Rosalie looked back and forth at them, thoroughly pleased, thinking, ‘My boys.’
“Let’s see,” Novak rubbed his chin. “It was nice out. So, spring. I was fucking exhausted, but thrilled about something … ah, we’d just polished off Paris St. Germaine and were preparing for Parma in the … uh …”
“1-1. Merson,” Ben said, robotically.
“… Cup Winner’s Cup Final in Copen ... Excuse me?”
“1994. April. 1-1. Merson scored. At Loftus Road. The match you’d just played … before you went to the Greek restaurant.”
“I’ll defer to you on that one,” Novak raised his glass to Ben.
“Peter used to love going to QPR to see Arsenal,” Rosalie said. “What, five minutes away on the tube? Or just walk. It was like he’d died and gone to heaven.”
“The School End,” Ben said. “The home supporters used to rain all manner of debris on us from above. Good job you weren’t there in the 80s, Julius; they had a fucking false turf. It was abominable.”
“Well if the taverna is anything like I remember, then we’re in for a treat,” Novak said. “Endless meze, eh, Rosalie?”
“Oh, yes. They just keep bringing it and bringing it. Twenty-something different dishes,” she smiled. “And they’re so nice. Like I say, five minutes on the tube … or the one of us with the largest income can spring for a cab.”
Ben Hampton and Julius Novak pointed to one another. “That would be him,” Ben said.
“Oh, give me a break,” Novak shook his head. “I hardly have two nickels to rub together, Mr. Talk Show.”
“Bollocks,” Ben said, then to Rosalie. “Have you seen his house?”
“He didn’t invite me, but I heard stories from the locals.”
“I …” Novak began.
“Don’t worry about it, darling,” Rosalie touched his hand. “Peter was practically wetting himself just sitting with you in the pub. I imagine he would have fainted dead away if he’d actually entered your home.”
They all laughed.
“So, Rosalie,” Ben said. “Do you have any business matters we need to go over at all before we meet up with the others and go all social?”
“Yes,” she said. “Hurry up and write the book. Soon I’ll have three children at university and Peter hints at retiring.”
More laughter.
“I hear you met with Dava,” Ben said to Rosalie, apprehensively.

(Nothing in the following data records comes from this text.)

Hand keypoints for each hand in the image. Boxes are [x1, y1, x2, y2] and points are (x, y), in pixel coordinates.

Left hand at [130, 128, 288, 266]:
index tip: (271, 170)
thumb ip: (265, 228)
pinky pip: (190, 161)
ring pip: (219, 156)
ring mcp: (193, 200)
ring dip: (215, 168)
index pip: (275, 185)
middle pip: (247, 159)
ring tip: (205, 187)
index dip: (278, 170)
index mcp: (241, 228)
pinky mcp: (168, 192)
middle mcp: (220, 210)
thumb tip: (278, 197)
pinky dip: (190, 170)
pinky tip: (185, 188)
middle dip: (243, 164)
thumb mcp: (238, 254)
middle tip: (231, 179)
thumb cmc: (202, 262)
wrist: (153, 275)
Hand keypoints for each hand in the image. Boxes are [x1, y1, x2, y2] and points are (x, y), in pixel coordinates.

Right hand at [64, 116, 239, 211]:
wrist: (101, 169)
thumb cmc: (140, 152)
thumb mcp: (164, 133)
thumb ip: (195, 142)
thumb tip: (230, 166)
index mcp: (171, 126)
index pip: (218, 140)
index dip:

“Yes. You could have told me what an absolute doll that woman is.”
“Who’s Dava?” Novak asked.
“My agent.”
“Shit,” Novak blurted. Ben and Rosalie looked at him. “Did I say that out loud?”

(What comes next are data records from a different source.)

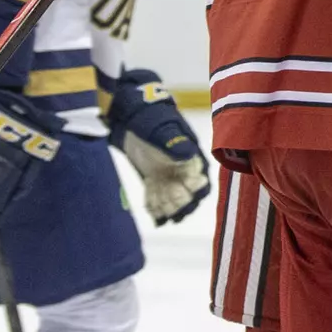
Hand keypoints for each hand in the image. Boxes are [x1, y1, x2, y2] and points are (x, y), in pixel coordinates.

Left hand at [107, 69, 211, 225]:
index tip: (189, 195)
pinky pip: (158, 196)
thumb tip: (189, 154)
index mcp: (191, 154)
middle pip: (189, 193)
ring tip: (161, 216)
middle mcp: (182, 167)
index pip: (201, 178)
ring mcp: (168, 173)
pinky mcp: (154, 177)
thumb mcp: (162, 129)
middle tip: (172, 212)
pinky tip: (153, 215)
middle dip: (182, 204)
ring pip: (173, 197)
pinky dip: (156, 206)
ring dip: (169, 208)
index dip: (197, 189)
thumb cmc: (150, 118)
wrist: (130, 115)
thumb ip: (174, 142)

“She loves you to pieces, Ben. But never mind that for now. How goes the great saga?”
Ben was mildly confused by Rosalie’s lack of disclosure but decided to answer her question anyway and ring her up first thing Monday morning.
“We’ve made decent progress. We’re up to the part where the Russian army invaded Julius’ grandmother’s village in 1914.”
Rosalie stared at him. “Seriously?”
“Yeah,” Novak said. “My great-grandmother thought the soldiers wanted to rape all the girls, but really they just wanted a couple of pigs and some directions.”
“We should go,” Rosalie said. “There’s a group staring at our table and salivating.”
The three gathered their coats and headed off toward the tube. They decided to walk to the Hammersmith stop rather than the more nearby Ravenscourt Park, so they wouldn’t have to change trains. Holiday decorations hung all along the walk toward the bridge on a night that was rather mild for December. Lights shimmered on the Thames.
“Jonathan James and I do have one little question for the two of you regarding content and publicity,” Rosalie said, as she linked arms with the two men on the uneven brick path. Misadventure and her mates.
Ben looked nervously toward Novak. He was uneasy about his budding interest in the Marianne angle.
“Do you think you’ll be getting into the whole, ‘Osama bin Laden’s an Arsenal fan’ thing?”